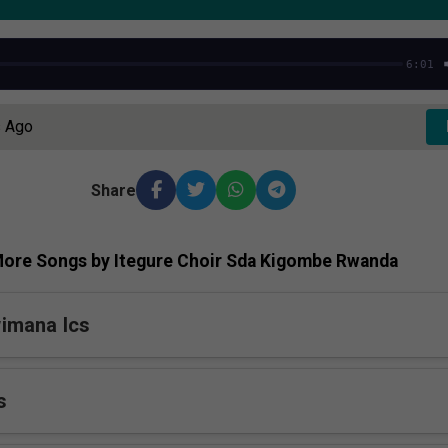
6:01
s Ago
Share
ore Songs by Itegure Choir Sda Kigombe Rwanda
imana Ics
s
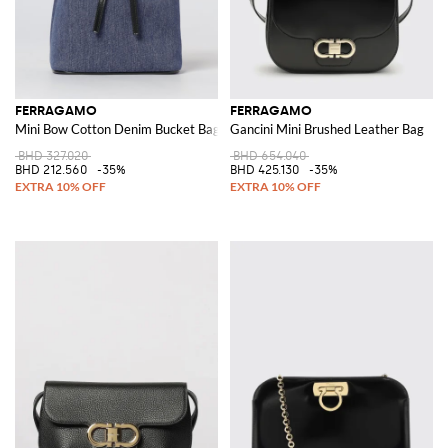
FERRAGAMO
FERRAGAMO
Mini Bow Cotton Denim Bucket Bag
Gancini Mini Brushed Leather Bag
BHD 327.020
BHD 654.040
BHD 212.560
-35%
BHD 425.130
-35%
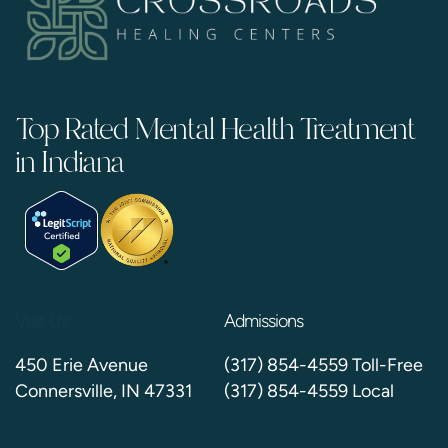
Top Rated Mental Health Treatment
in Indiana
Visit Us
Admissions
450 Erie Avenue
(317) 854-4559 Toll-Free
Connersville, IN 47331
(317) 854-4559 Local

_ _ _ _ _

- TASK BRIEF
Apart from the images, the entries above must be returned without alteration.

- TASK ANSWER
6:01
s Ago
Share
ore Songs by Itegure Choir Sda Kigombe Rwanda
imana Ics
s
FERRAGAMO
FERRAGAMO
Mini Bow Cotton Denim Bucket Bag
Gancini Mini Brushed Leather Bag
BHD 327.020
BHD 654.040
BHD 212.560
-35%
BHD 425.130
-35%
Top Rated Mental Health Treatment
in Indiana
Visit Us
Admissions
450 Erie Avenue
(317) 854-4559 Toll-Free
Connersville, IN 47331
(317) 854-4559 Local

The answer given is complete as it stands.